Without limitation on the foregoing provisions of this letter agreement, the Company will control all proceedings taken in connection with such contest and, at its sole option, may pursue or forgo any and all administrative appeals, proceedings, hearings and conferences with the taxing authority in respect of such claim and may, at its sole option, either direct you to pay the tax claimed and sue for a refund or contest the claim in any permissible manner, and you agree to prosecute such contest to a determination before any administrative tribunal, in a court of initial

jurisdiction and in one or more appellate courts, as the Company shall determine and specify in writing to you; provided, however, that if the Company directs you to pay such claim and sue for a refund, the Company will advance the amount of such payment to you, on an interest-free basis, and will indemnify and hold you harmless, on an after-tax basis, from any Excise Tax or income tax (including interest or penalties with respect thereto) imposed with respect to such advance or with respect to any imputed income with respect to such advance; and, provided, further, however, that any extension of the statute of limitations relating to payment of taxes for your taxable year with respect to which such contested amount is claimed to be due is limited solely to such contested amount. Furthermore, the Company’s control of the contest will be limited to issues with respect to which a Gross-Up Payment would be payable hereunder and you will be entitled to settle or contest, as the case may be, any other issue raised by the Internal Revenue Service or any other taxing authority.

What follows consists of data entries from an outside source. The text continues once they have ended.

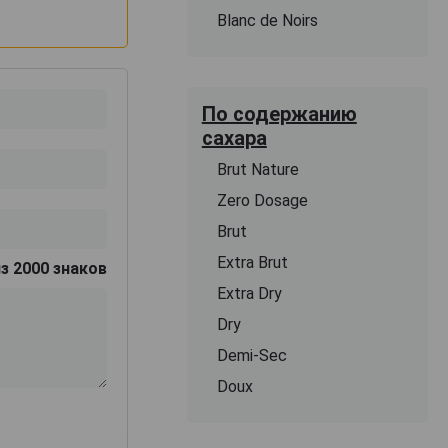
Blanc de Noirs
По содержанию
сахара
Brut Nature
Zero Dosage
Brut
Extra Brut
з 2000 знаков
Extra Dry
Dry
Demi-Sec
Doux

No provision of this letter agreement may be modified, waived or discharged unless such waiver, modification or discharge is agreed to in writing and signed by you and such officer as may be specifically designated by the Board of Directors of the Company. This letter agreement shall be binding on any successor to the Company, including, without limitation, the Surviving Corporation (as defined in the Merger Agreement). This letter agreement constitutes the entire understanding of the parties hereto with respect to any Excise Tax and supersedes all prior arrangements and understandings regarding same, including, without limitation, any provision of your employment agreement with the Company regarding Excise Tax and any provision of the Separation Benefits Plan regarding Excise Tax. The validity, interpretation, construction and performance of this letter agreement shall be governed by the laws of the State of California without regard to its conflicts of law principles. This letter agreement may be executed in counterparts, each of which shall be deemed to be an original but all of which together shall constitute one and the same instrument. The invalidity or unenforceability of any provision of this letter agreement shall not affect the validity or enforceability of any other provision of this letter agreement, which shall remain in full force and effect. This letter agreement shall be deemed effective immediately upon your signature hereto, provided, that if the Merger Agreement is terminated without the consummation of the transactions contemplated thereby, this letter agreement shall immediately terminate.